■ Record excerpts
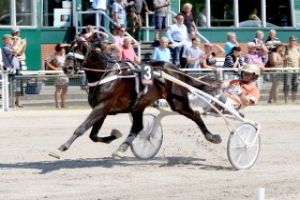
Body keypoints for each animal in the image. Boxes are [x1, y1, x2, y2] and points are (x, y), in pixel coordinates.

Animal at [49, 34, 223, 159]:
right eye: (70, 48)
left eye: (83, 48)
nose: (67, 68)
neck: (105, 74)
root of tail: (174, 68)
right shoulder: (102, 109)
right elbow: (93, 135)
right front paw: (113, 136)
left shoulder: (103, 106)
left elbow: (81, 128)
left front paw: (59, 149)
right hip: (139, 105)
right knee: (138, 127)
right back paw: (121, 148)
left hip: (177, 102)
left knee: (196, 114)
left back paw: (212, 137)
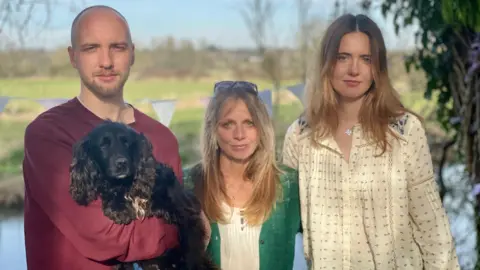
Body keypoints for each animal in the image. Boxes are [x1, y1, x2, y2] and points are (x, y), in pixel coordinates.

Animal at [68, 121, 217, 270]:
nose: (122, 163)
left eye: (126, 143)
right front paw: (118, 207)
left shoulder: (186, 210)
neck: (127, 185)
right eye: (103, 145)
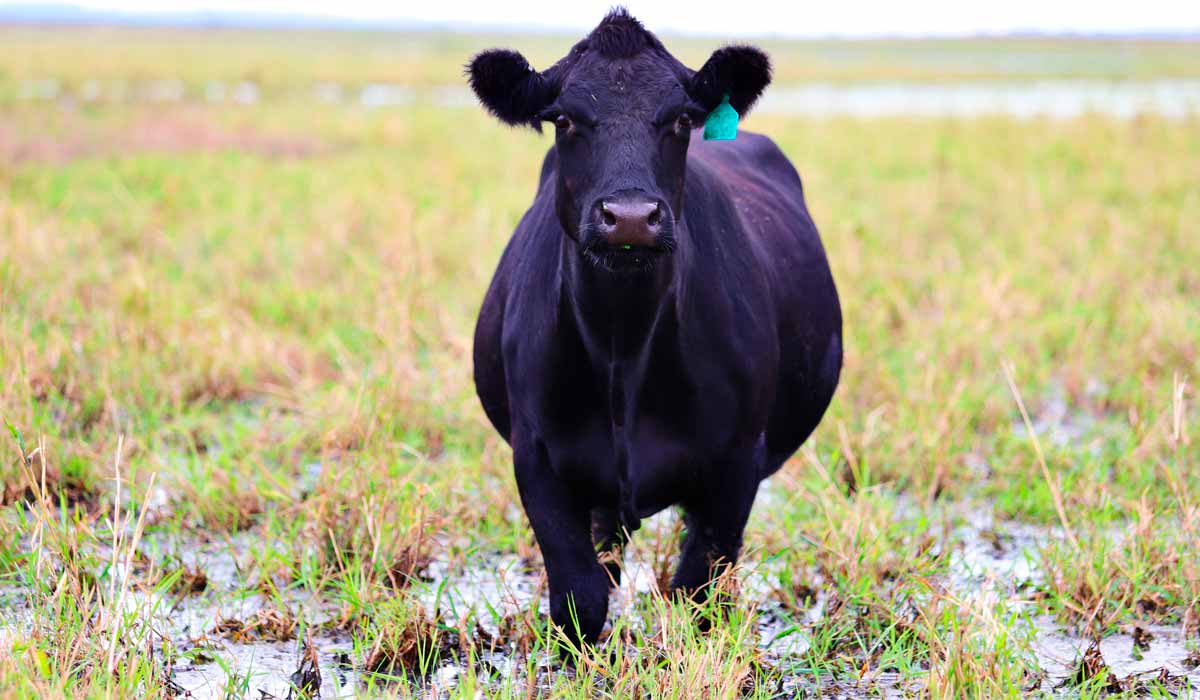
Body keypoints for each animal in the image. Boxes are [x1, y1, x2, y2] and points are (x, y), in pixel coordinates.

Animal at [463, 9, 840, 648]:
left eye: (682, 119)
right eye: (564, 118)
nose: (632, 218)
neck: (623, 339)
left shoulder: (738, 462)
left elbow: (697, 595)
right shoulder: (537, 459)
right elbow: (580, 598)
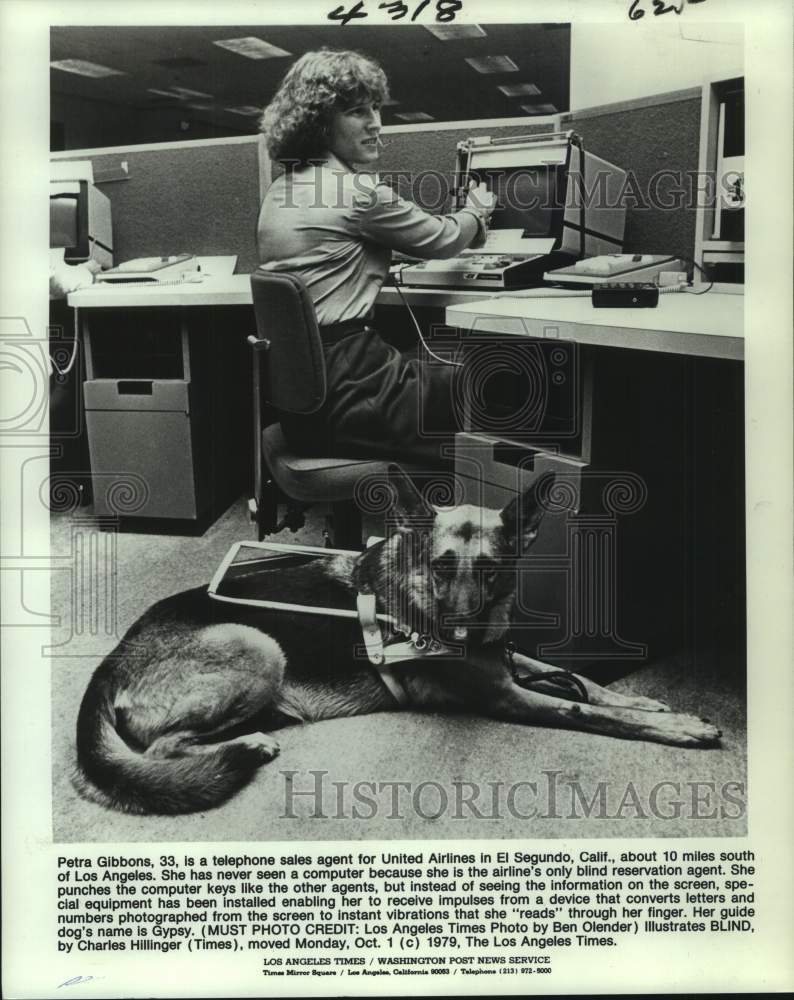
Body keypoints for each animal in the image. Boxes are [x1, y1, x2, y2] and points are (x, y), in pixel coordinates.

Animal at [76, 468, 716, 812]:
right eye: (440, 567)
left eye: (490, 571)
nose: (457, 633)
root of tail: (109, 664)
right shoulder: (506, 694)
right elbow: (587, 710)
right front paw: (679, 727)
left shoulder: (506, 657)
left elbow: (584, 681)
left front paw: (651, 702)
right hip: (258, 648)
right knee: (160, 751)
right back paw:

--

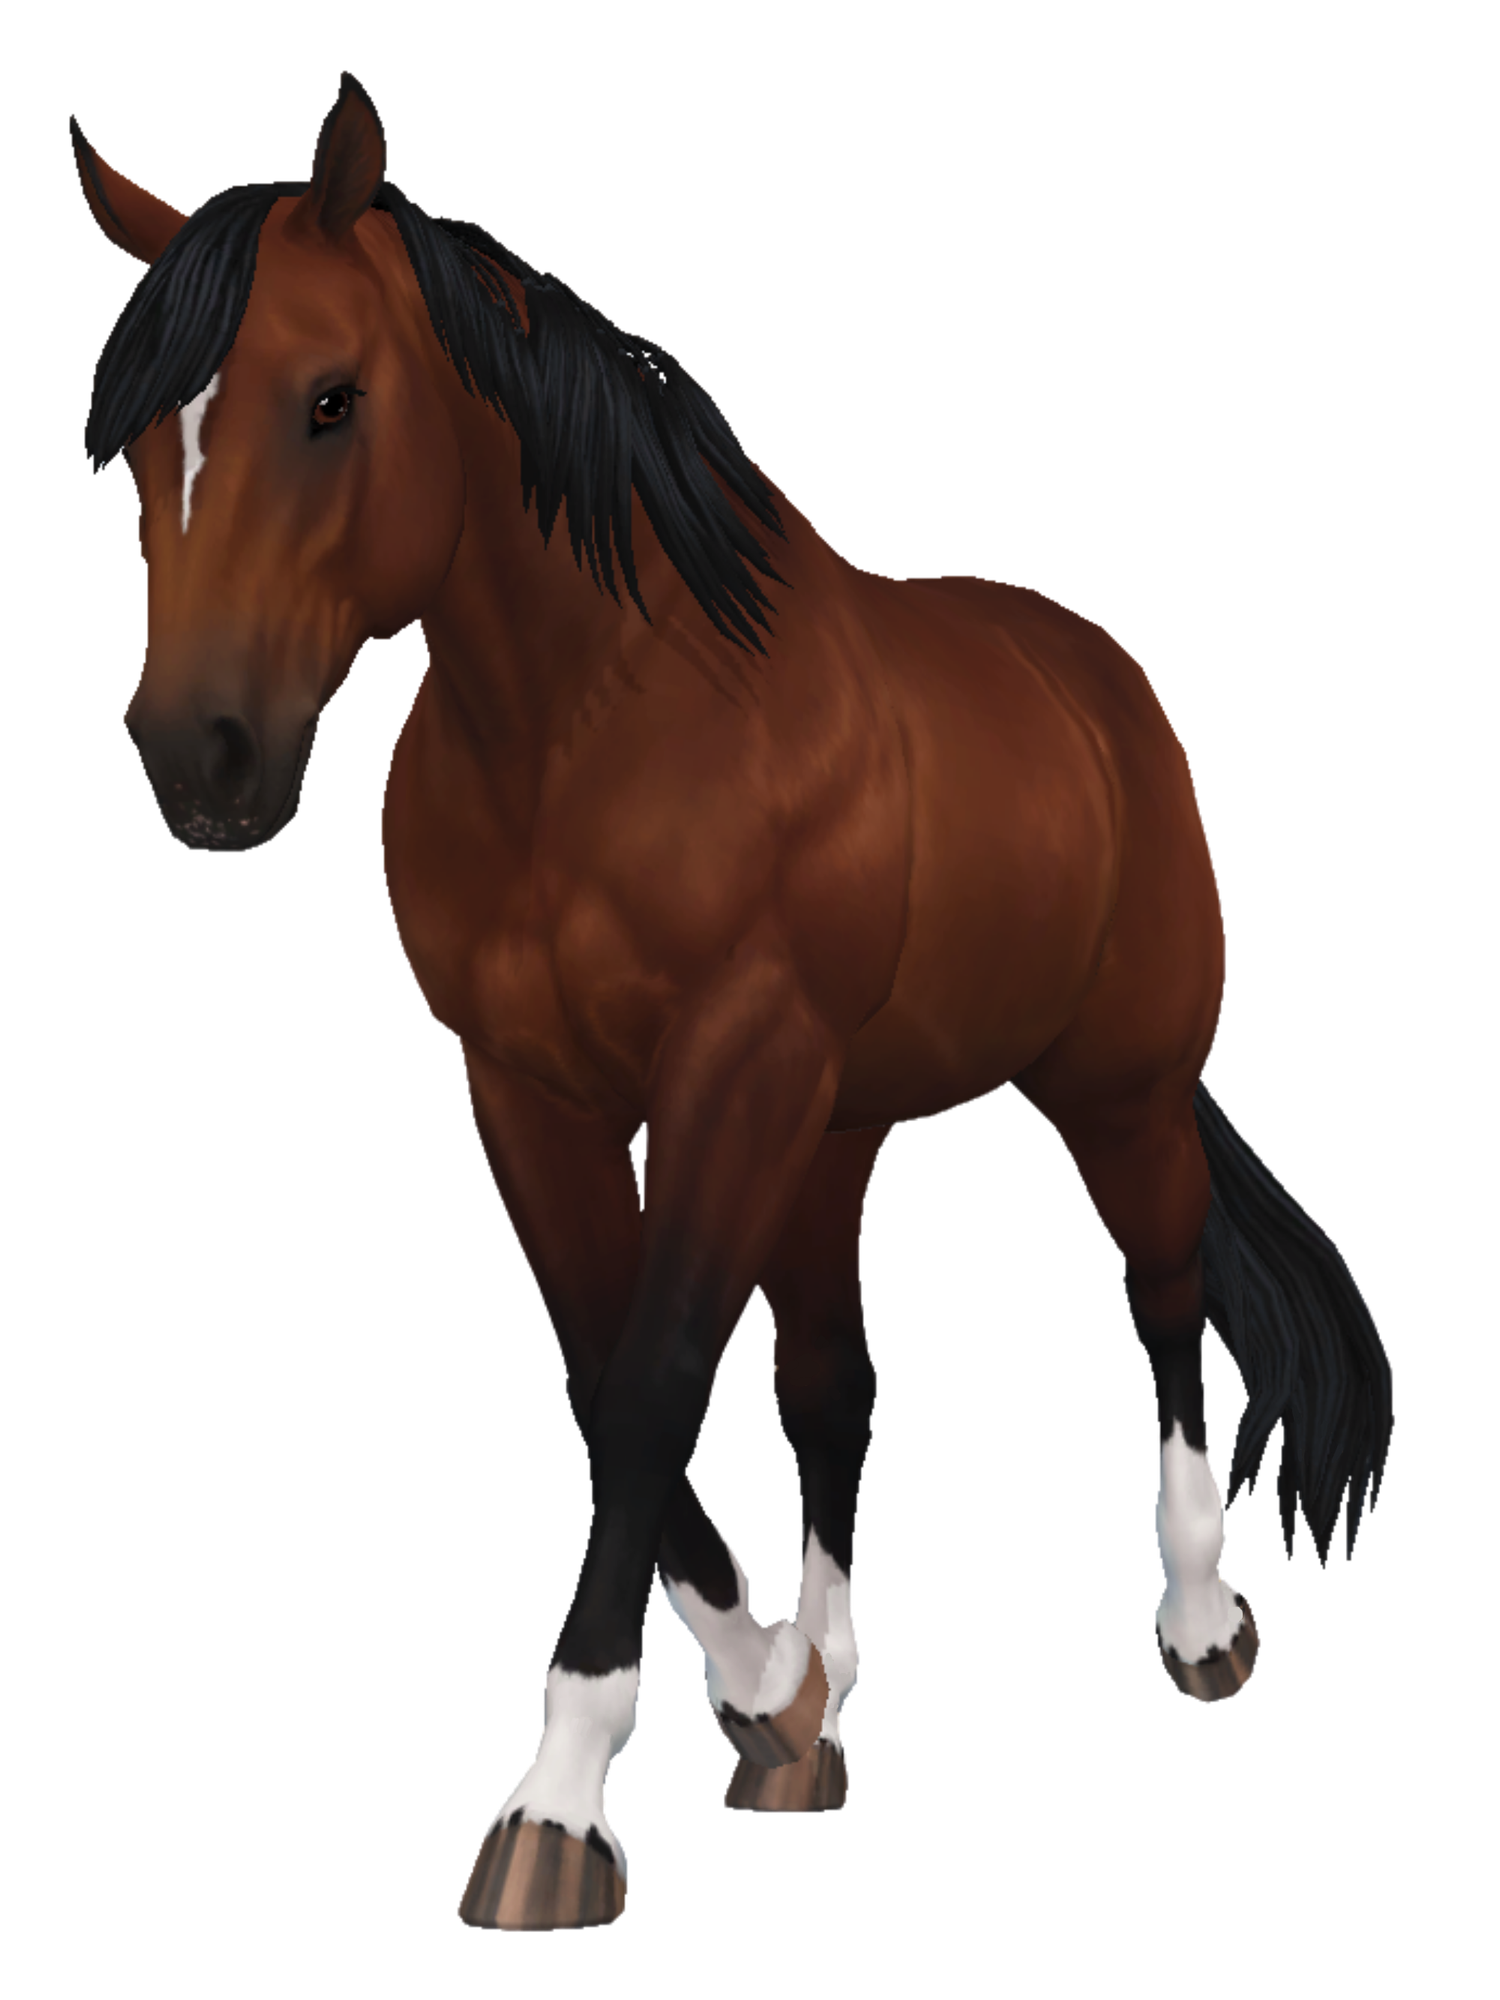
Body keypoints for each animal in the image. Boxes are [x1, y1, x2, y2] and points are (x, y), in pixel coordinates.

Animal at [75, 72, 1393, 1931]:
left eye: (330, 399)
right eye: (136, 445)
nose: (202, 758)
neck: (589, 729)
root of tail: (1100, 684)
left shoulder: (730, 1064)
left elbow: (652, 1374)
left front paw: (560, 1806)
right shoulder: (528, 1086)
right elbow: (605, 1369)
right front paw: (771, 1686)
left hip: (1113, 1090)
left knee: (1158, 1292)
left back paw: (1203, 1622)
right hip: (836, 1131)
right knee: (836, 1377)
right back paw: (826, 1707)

■ Work required
Write only the number of lines in the listing that hold the word "knee".

■ Solution below
5